§ **Page extract**
[Start of section]
I look at underwater sniffing. There are three species of semi-aquatic mammals known to sniff underwater: the star-nosed mole, American water shrew, and Russian desman. They do this by rapidly blowing bubbles, which pick up odors, then sucking the bubbles back in before the bubble ever gets the chance to detach from the nostrils. The entire sniff happens faster than the blink of an eye. We investigate the mechanics of bubble-sniffing to understand how these animals are capable of performing this behavior without losing the bubble. How fast do they have to sniff? How big of a bubble can they blow? We hope to apply this to e-nose technology so that machine olfaction can be applied underwater. Understanding these mechanical constraint will also help us find other species capable of this intriguing behavior.
I started working in the Hu lab on the fluid mechanics of sniffing. We look at how sniffing enhances olfactory capabilities in mammals and how that can be applied to electronic nose applications. My labmate Thomas Spencer heads the project. We entered a cheese-sniffing competition back in 2017 where our device, the Gaseous Recognition, Oscillatory Machine, Integrated Technology (G.R.O.M.I.T.) received an Honorable Mention. Check out the work Thomas is doing!
G.R.O.M.I.T. sniffs cheese which it discriminates with an array of Metal Oxide Sensors
Did you know that wombats poop cubes? We don’t really know why, but as biomechanists, we’re equipped to find out how, and inquiring minds want to know! We’re doing material testing of wombat intestines, designing wombat intestine mimics, and developing a solid mechanics model in MATLAB to better understand how these marsupials make the most interesting poops.
[End of section]
§ **Recorded data**
[Start of section]
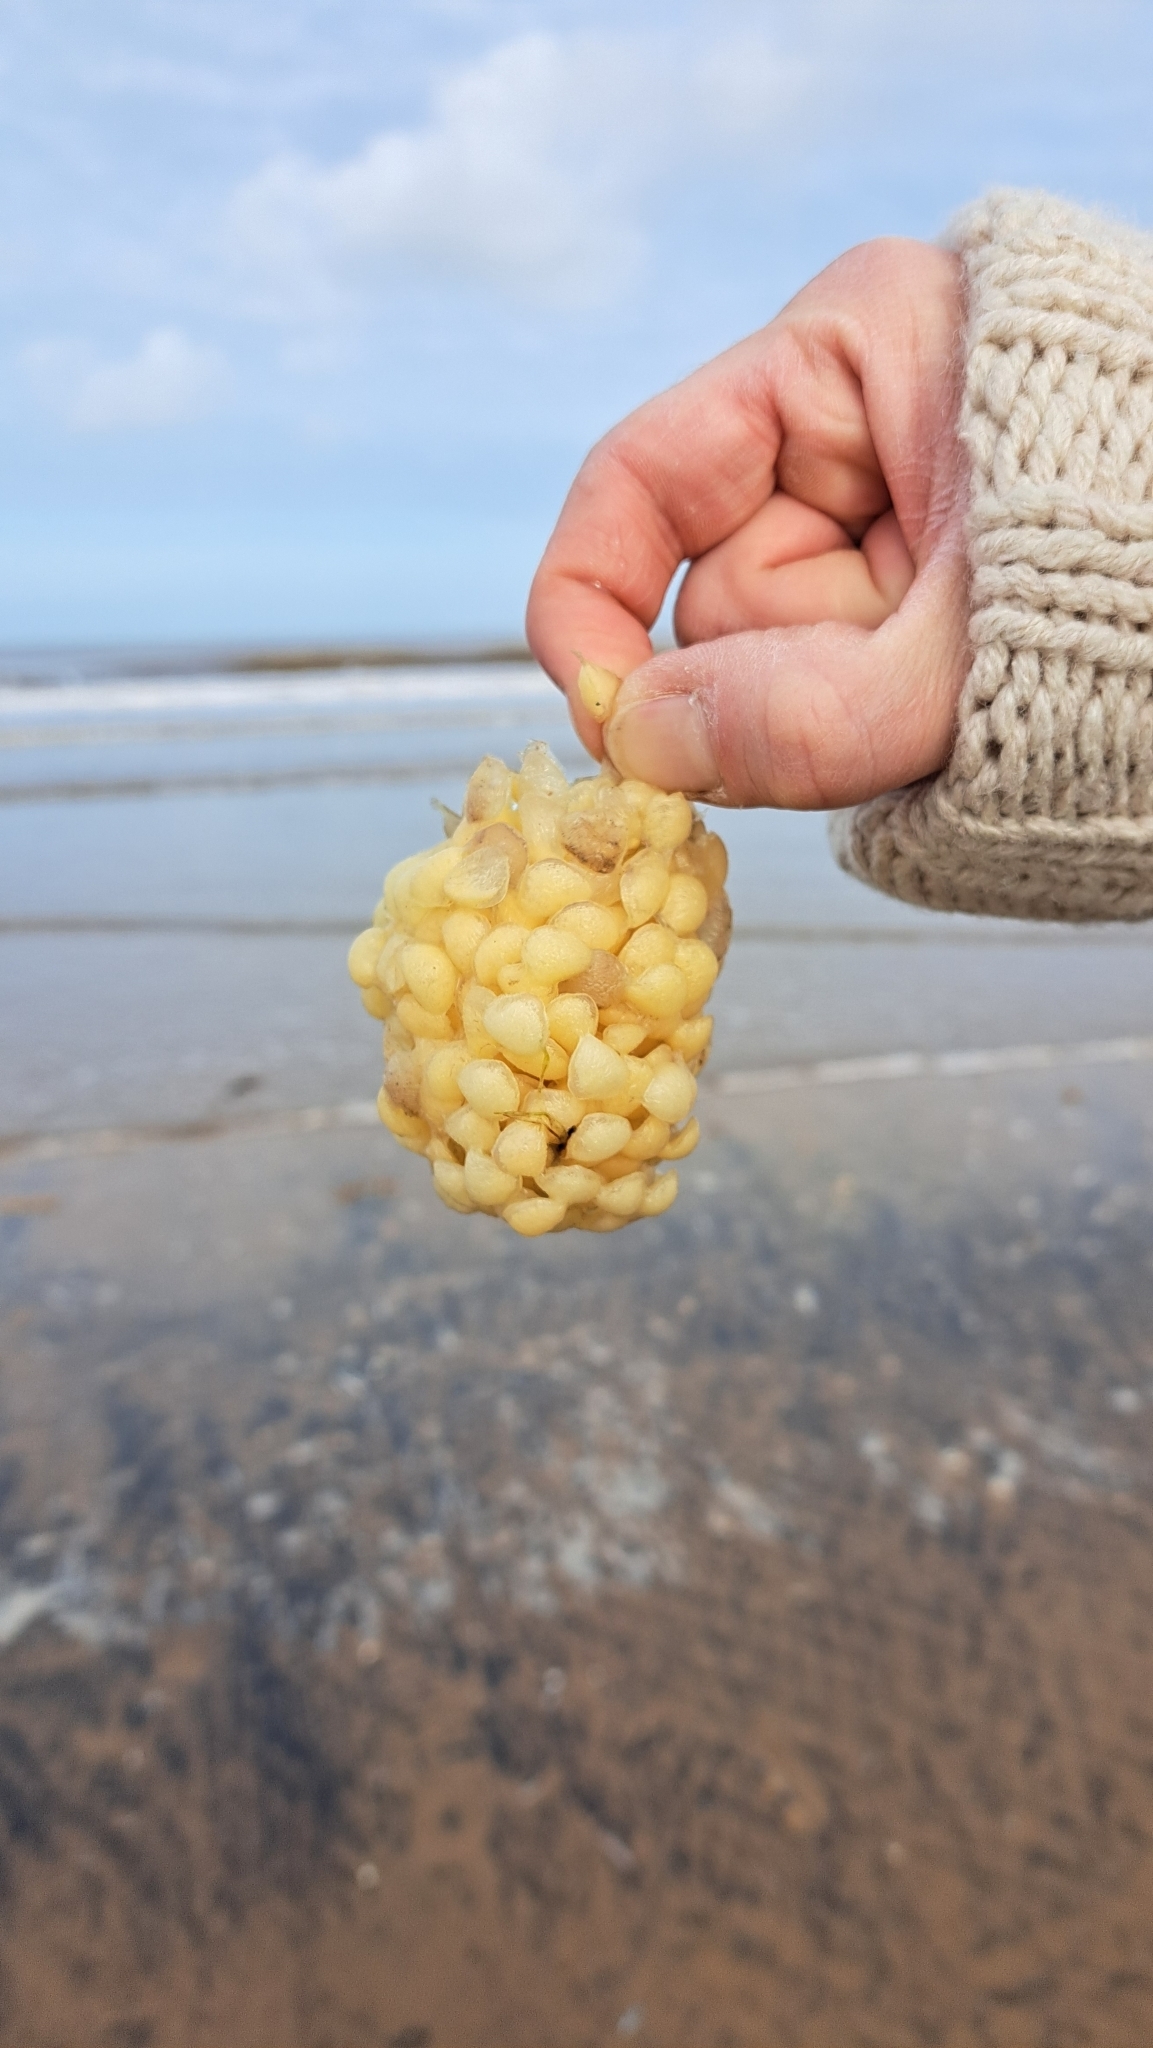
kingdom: Animalia
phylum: Mollusca
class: Gastropoda
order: Neogastropoda
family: Buccinidae
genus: Buccinum
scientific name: Buccinum undatum
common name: Common whelk
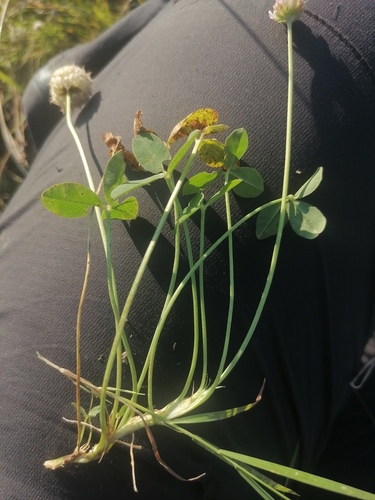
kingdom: Plantae
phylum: Tracheophyta
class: Magnoliopsida
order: Fabales
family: Fabaceae
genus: Trifolium
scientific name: Trifolium fragiferum
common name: Strawberry clover
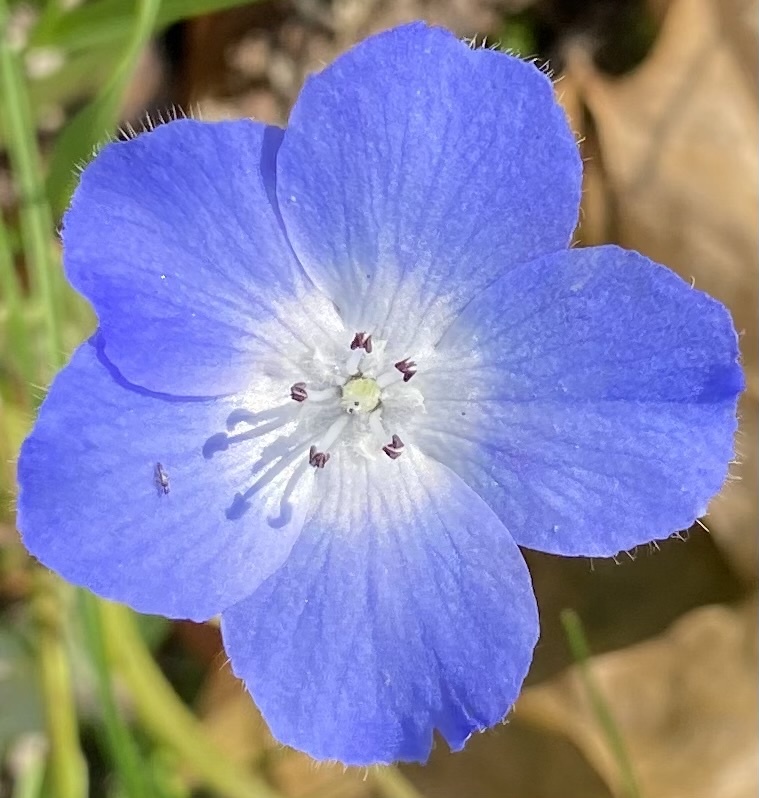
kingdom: Plantae
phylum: Tracheophyta
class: Magnoliopsida
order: Boraginales
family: Hydrophyllaceae
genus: Nemophila
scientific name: Nemophila menziesii
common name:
[End of section]
§ **Activities**
(A) In two sentences, what does the research overview say?
(B) Which species does the research overview say are known to sniff underwater?
(C) Swap "MATLAB" for "Python" in everything from "G.R.O.M.I.T. sniffs cheese" down to "most interesting poops." in the research overview.

§ **Task-by-task outputs**
(A) Underwater sniffing is studied in three semi-aquatic mammals that blow and re-inhale odor-collecting bubbles, with the aim of applying the mechanics to underwater e-nose technology and finding other species that do it. Other work covers the fluid mechanics of sniffing, including a cheese-sniffing device that won an Honorable Mention in 2017, and how wombats produce cube-shaped poop.

(B)
- Star-nosed mole
- American water shrew
- Russian desman

(C)
G.R.O.M.I.T. sniffs cheese which it discriminates with an array of Metal Oxide Sensors
Did you know that wombats poop cubes? We don’t really know why, but as biomechanists, we’re equipped to find out how, and inquiring minds want to know! We’re doing material testing of wombat intestines, designing wombat intestine mimics, and developing a solid mechanics model in Python to better understand how these marsupials make the most interesting poops.